We’ll gradually introduce Pudding to her new school and classmates with a series of outings to the new school, together with photographic social stories to prepare her for the coming changes. We’ve discussed a couple of times we can meet to adjust or tweak the program to ensure all Pudding’s needs are met.
The new teacher already has experience with children on the spectrum, but requested any books or materials I thought might help her to better understand and support Pudding. The school has also asked if we would meet with the other parents before the start of term to answer any questions they might have about Pudding and her learning differences. They even suggested I write an article for the school newsletter explaining some of the ways we support Pudding’s strengths and weaknesses, and the ways in which an inclusive classroom is beneficial for all children.

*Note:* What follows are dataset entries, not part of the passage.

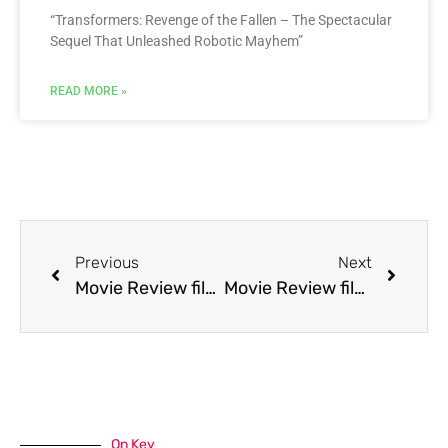
“Transformers: Revenge of the Fallen – The Spectacular
Sequel That Unleashed Robotic Mayhem”
READ MORE »
Previous
Next
Movie Review film Wild Hearts Can’t Be Broken
Movie Review film Yes Virginia, There Is a Santa Claus
On Key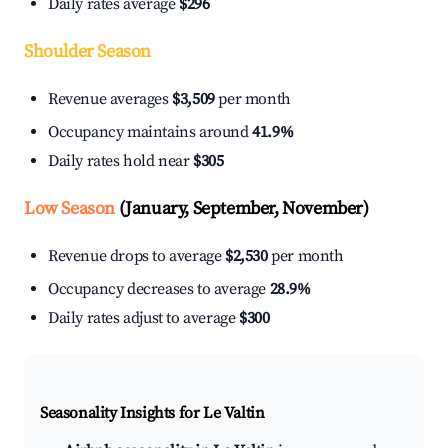
Daily rates average
$296
Shoulder Season
Revenue averages
$3,509
per month
Occupancy maintains around
41.9%
Daily rates hold near
$305
Low Season
(January, September, November)
Revenue drops to average
$2,530
per month
Occupancy decreases to average
28.9%
Daily rates adjust to average
$300
Seasonality Insights for Le Valtin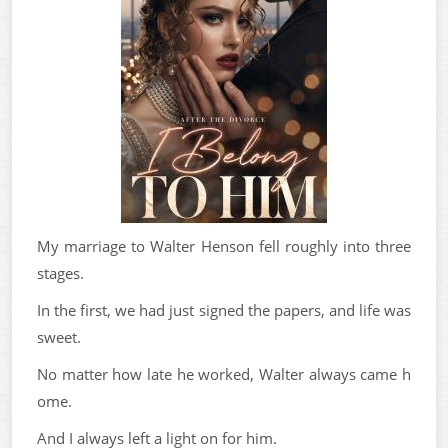
My marriage to Walter Henson fell roughly into three
stages.
In the first, we had just signed the papers, and life was
sweet.
No matter how late he worked, Walter always came h
ome.
And I always left a light on for him.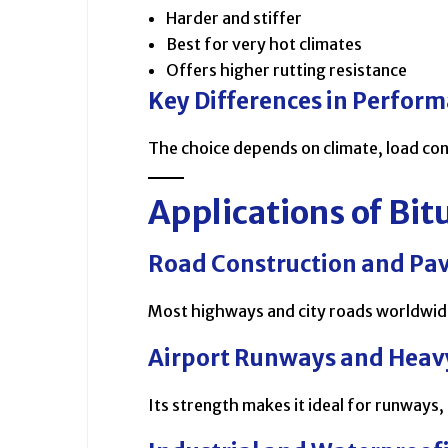
Harder and stiffer
Best for very hot climates
Offers higher rutting resistance
Key Differences in Perfor
The choice depends on climate, load con
Applications of B
Road Construction and Pa
Most highways and city roads worldwide 
Airport Runways and Heavy
Its strength makes it ideal for runways,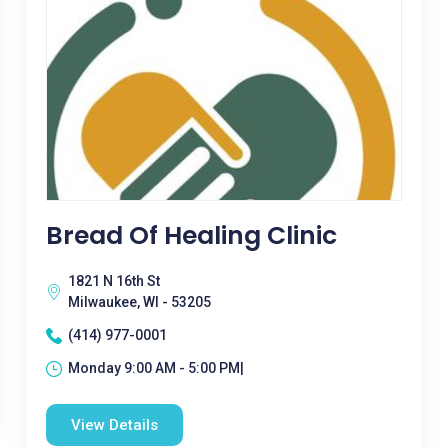
Bread Of Healing Clinic
1821 N 16th St
Milwaukee, WI - 53205
(414) 977-0001
Monday 9:00 AM - 5:00 PM|
View Details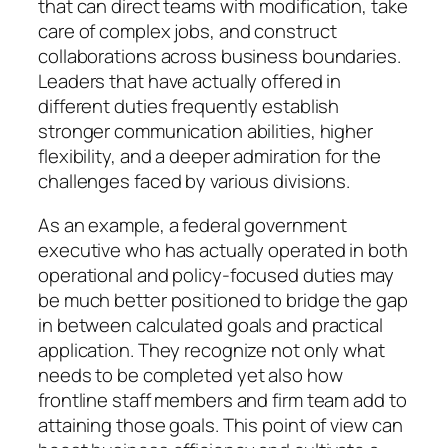
that can direct teams with modification, take
care of complex jobs, and construct
collaborations across business boundaries.
Leaders that have actually offered in
different duties frequently establish
stronger communication abilities, higher
flexibility, and a deeper admiration for the
challenges faced by various divisions.
As an example, a federal government
executive who has actually operated in both
operational and policy-focused duties may
be much better positioned to bridge the gap
in between calculated goals and practical
application. They recognize not only what
needs to be completed yet also how
frontline staff members and firm team add to
attaining those goals. This point of view can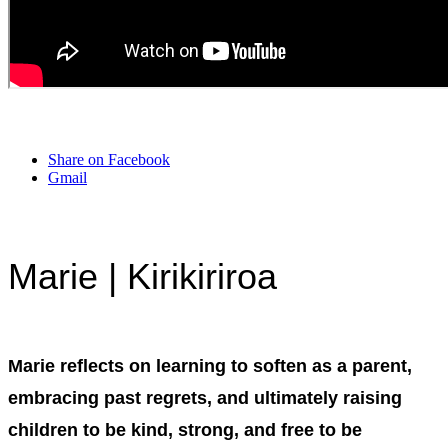
Share on Facebook
Gmail
Marie | Kirikiriroa
Marie reflects on learning to soften as a parent,
embracing past regrets, and ultimately raising
children to be kind, strong, and free to be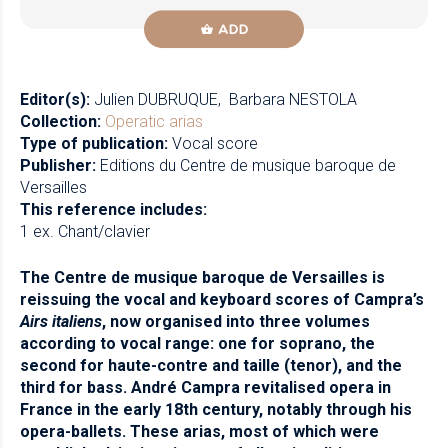
ADD
Editor(s):
Julien DUBRUQUE
Barbara NESTOLA
Collection:
Operatic arias
Type of publication:
Vocal score
Publisher:
Editions du Centre de musique baroque de
Versailles
This reference includes:
1 ex. Chant/clavier
The Centre de musique baroque de Versailles is
reissuing the vocal and keyboard scores of Campra’s
Airs italiens
, now organised into three volumes
according to vocal range: one for soprano, the
second for haute-contre and taille (tenor), and the
third for bass. André Campra revitalised opera in
France in the early 18th century, notably through his
opera-ballets. These arias, most of which were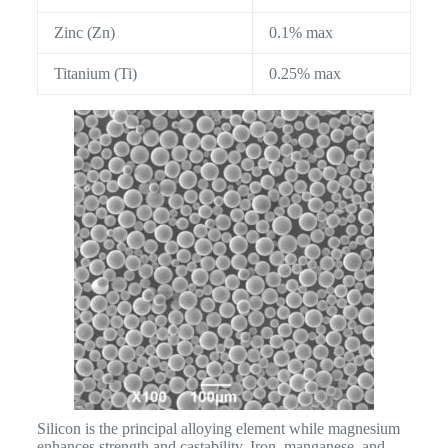
Zinc (Zn)
0.1% max
Titanium (Ti)
0.25% max
Silicon is the principal alloying element while magnesium
enhances strength and castability. Iron, manganese, and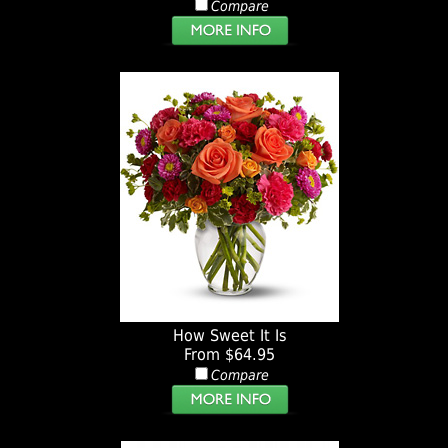
Compare
How Sweet It Is
From $64.95
Compare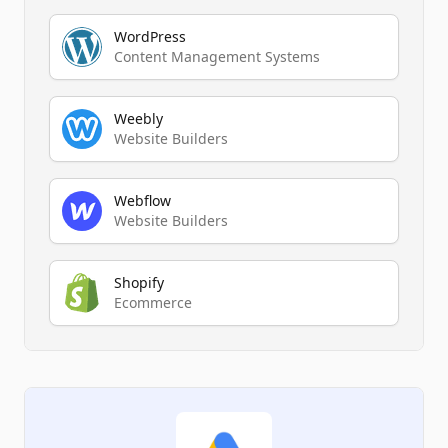
WordPress
Content Management Systems
Weebly
Website Builders
Webflow
Website Builders
Shopify
Ecommerce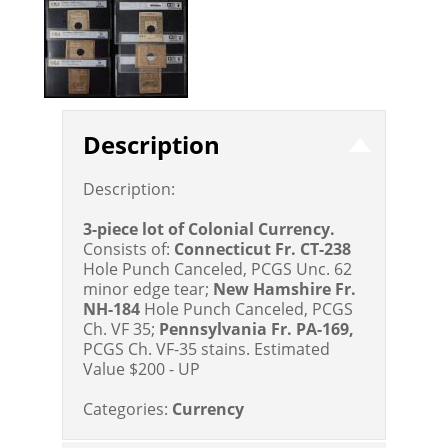
Description
Description:
3-piece lot of Colonial Currency.
Consists of:
Connecticut Fr. CT-238
Hole Punch Canceled, PCGS Unc. 62
minor edge tear;
New Hamshire Fr.
NH-184
Hole Punch Canceled, PCGS
Ch. VF 35;
Pennsylvania Fr. PA-169,
PCGS Ch. VF-35 stains.
Estimated
Value $200 - UP
Categories:
Currency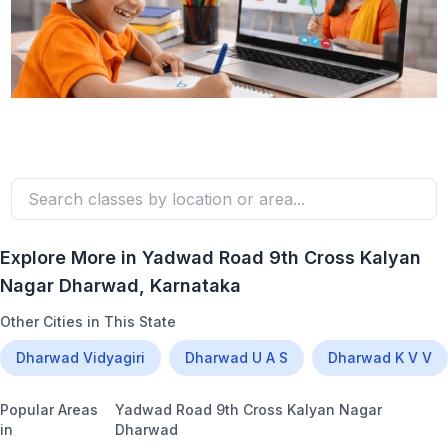
Explore More in
Yadwad Road 9th Cross Kalyan
Nagar Dharwad
, Karnataka
Other Cities in This State
Dharwad Vidyagiri
Dharwad U A S
Dharwad K V V
Popular Areas
Yadwad Road 9th Cross Kalyan Nagar
in
Dharwad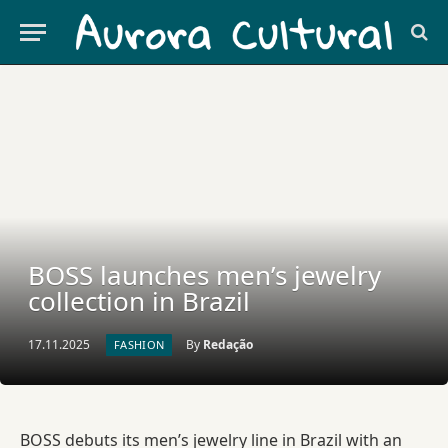
BOSS launches men’s jewelry
collection in Brazil
17.11.2025
By
Redação
FASHION
BOSS debuts its men’s jewelry line in Brazil with an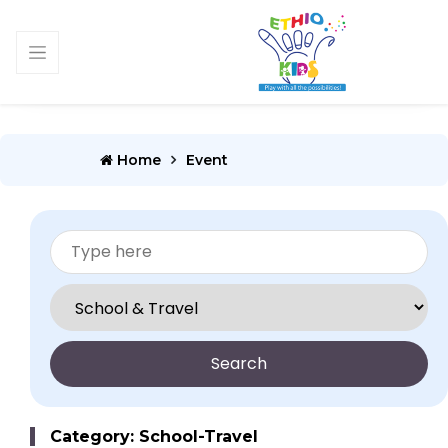
Home
Event
Search
Category: School-Travel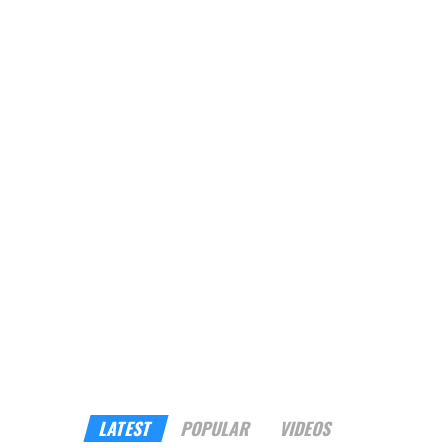
LATEST
POPULAR
VIDEOS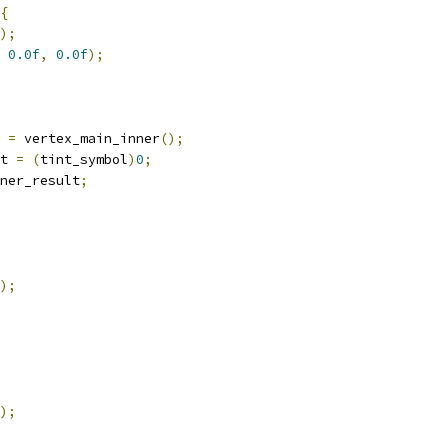
{
);
0.0f
,
0.0f
);
 
=
 vertex_main_inner
();
t 
=
(
tint_symbol
)
0
;
ner_result
;
);
);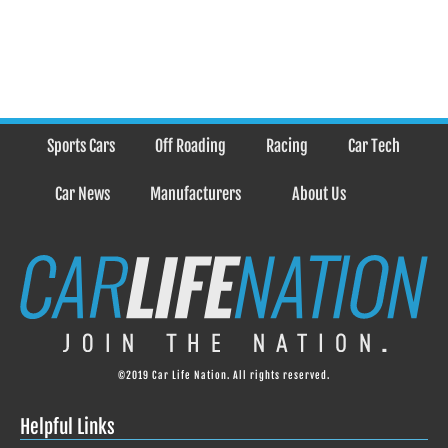
Sports Cars
Off Roading
Racing
Car Tech
Car News
Manufacturers
About Us
©2019 Car Life Nation. All rights reserved.
Helpful Links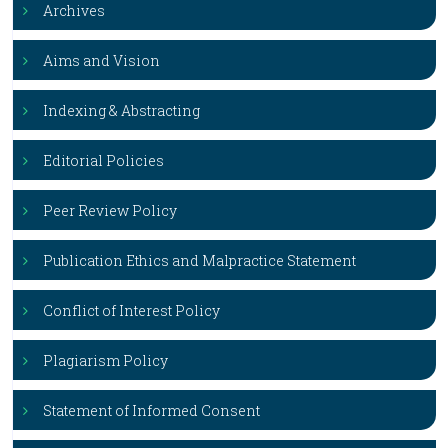
Archives
Aims and Vision
Indexing & Abstracting
Editorial Policies
Peer Review Policy
Publication Ethics and Malpractice Statement
Conflict of Interest Policy
Plagiarism Policy
Statement of Informed Consent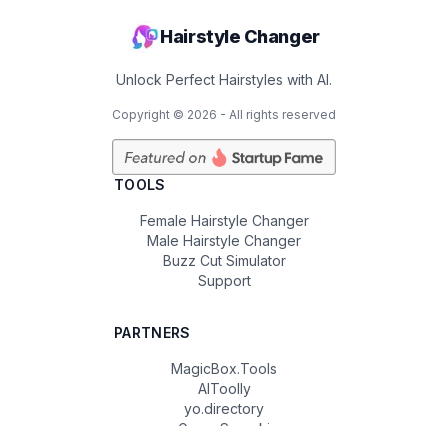
Hairstyle Changer
Unlock Perfect Hairstyles with AI.
Copyright ©
2026
- All rights reserved
TOOLS
Female Hairstyle Changer
Male Hairstyle Changer
Buzz Cut Simulator
Support
PARTNERS
MagicBox.Tools
AIToolly
yo.directory
Game Sprunki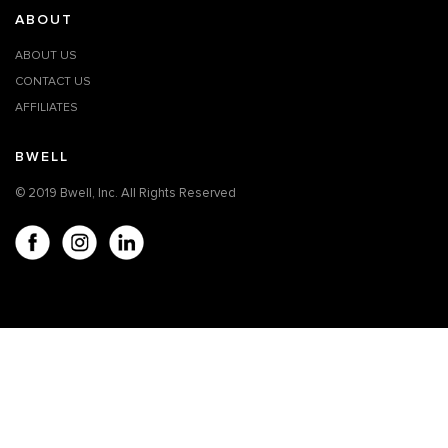
ABOUT
ABOUT US
CONTACT US
AFFILIATES
BWELL
© 2019 Bwell, Inc. All Rights Reserved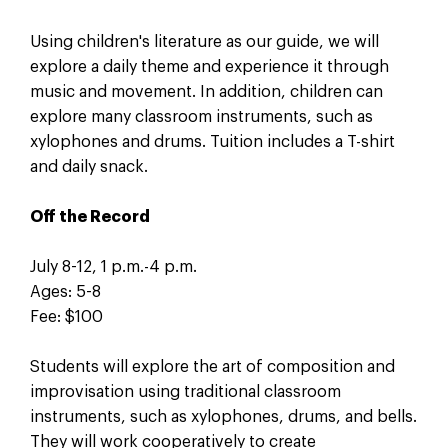
Using children's literature as our guide, we will
explore a daily theme and experience it through
music and movement. In addition, children can
explore many classroom instruments, such as
xylophones and drums. Tuition includes a T-shirt
and daily snack.
Off the Record
July 8-12, 1 p.m.-4 p.m.
Ages: 5-8
Fee: $100
Students will explore the art of composition and
improvisation using traditional classroom
instruments, such as xylophones, drums, and bells.
They will work cooperatively to create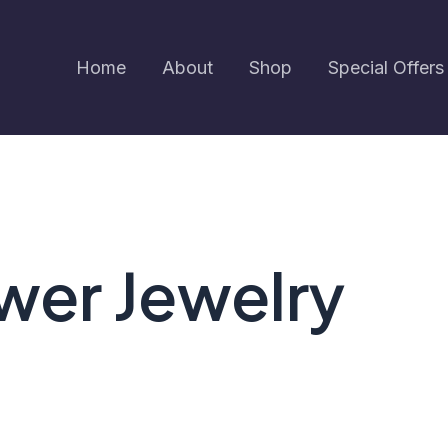
Home
About
Shop
Special Offers
ower Jewelry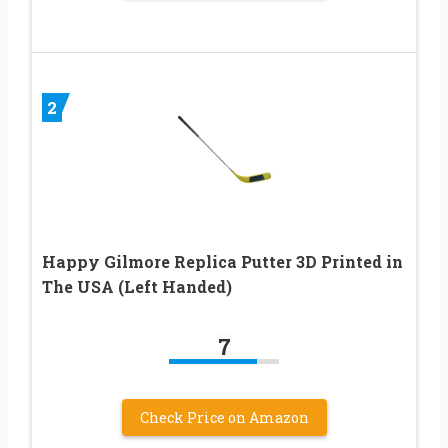
2
Happy Gilmore Replica Putter 3D Printed in
The USA (Left Handed)
7
Check Price on Amazon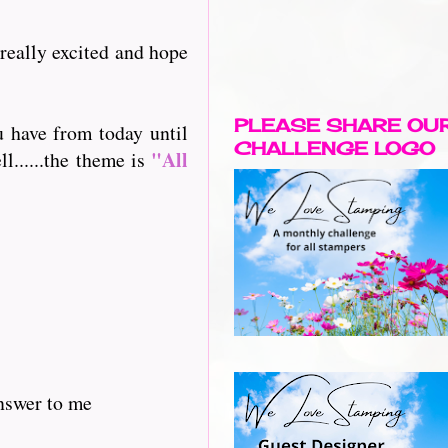
 really excited and hope
PLEASE SHARE OU
u have from today until
CHALLENGE LOGO
"All
l......the theme is
answer to me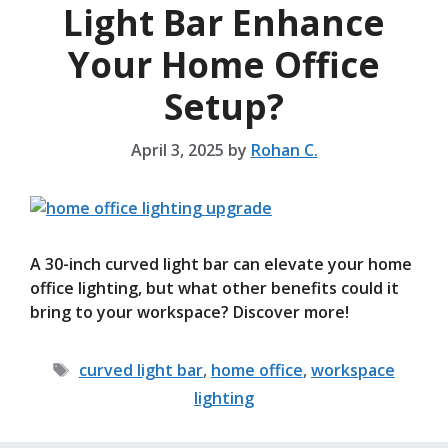
Light Bar Enhance
Your Home Office
Setup?
April 3, 2025
by
Rohan C.
A 30-inch curved light bar can elevate your home
office lighting, but what other benefits could it
bring to your workspace? Discover more!
Tags
curved light bar
,
home office
,
workspace
lighting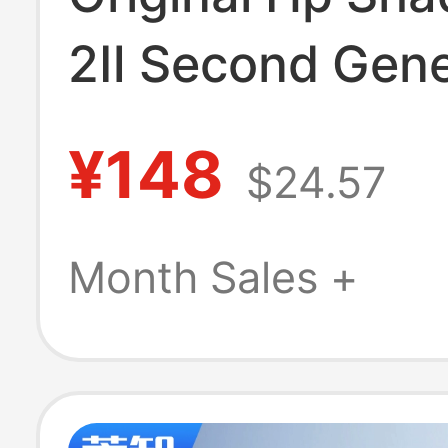
2Ⅱ Second Gene
Te04Xl 15-
¥148
$24.57
Ax218Tx/214Tx
Bc215Tx Q173
Month Sales +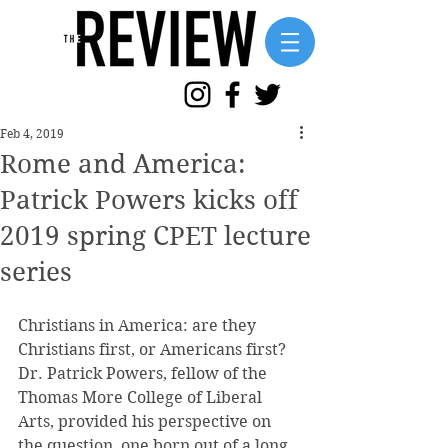
Feb 4, 2019
Rome and America:
Patrick Powers kicks off
2019 spring CPET lecture
series
Christians in America: are they 
Christians first, or Americans first? 
Dr. Patrick Powers, fellow of the 
Thomas More College of Liberal 
Arts, provided his perspective on 
the question, one born out of a long 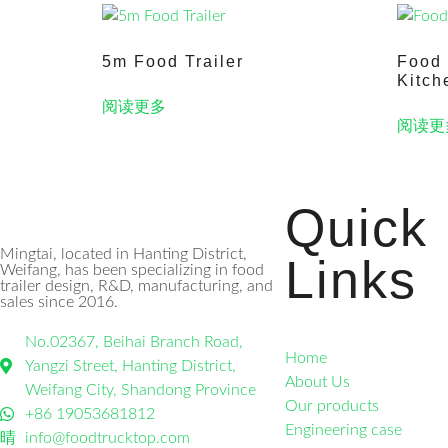
5m Food Trailer
Food 
Kitch
阅读更多
阅读更
Quick
Mingtai, located in Hanting District,
Links
Weifang, has been specializing in food
trailer design, R&D, manufacturing, and
sales since 2016.
No.02367, Beihai Branch Road,
Home
Yangzi Street, Hanting District,
About Us
Weifang City, Shandong Province
Our products
+86 19053681812
Engineering case
info@foodtrucktop.com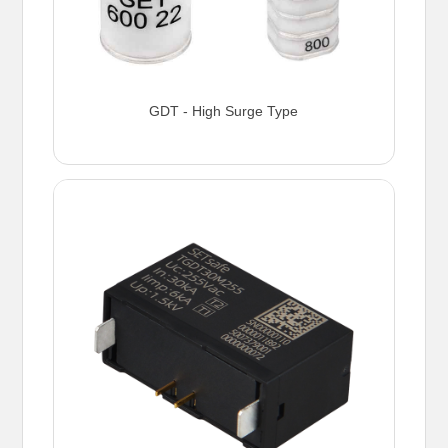
GDT - High Surge Type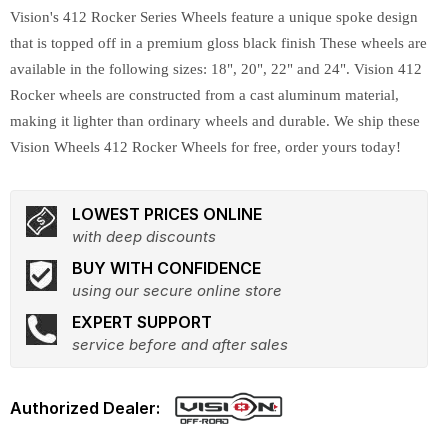
Vision's 412 Rocker Series Wheels feature a unique spoke design
that is topped off in a premium gloss black finish These wheels are
available in the following sizes: 18", 20", 22" and 24". Vision 412
Rocker wheels are constructed from a cast aluminum material,
making it lighter than ordinary wheels and durable. We ship these
Vision Wheels 412 Rocker Wheels for free, order yours today!
LOWEST PRICES ONLINE
with deep discounts
BUY WITH CONFIDENCE
using our secure online store
EXPERT SUPPORT
service before and after sales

In short, they are doing everything they can to help this to work. They are doing everything I expected to see- but didn’t- in the Plan B schools (remedial schools that are supposed to support learners with additional needs).
As with trying anything new, we won’t know for sure if it will work out for us. But I feel strongly that this is what Pudding needs come the start of the school year. In the meantime, we’ll be working on Plan C. There is, after all, a whole alphabet to go through.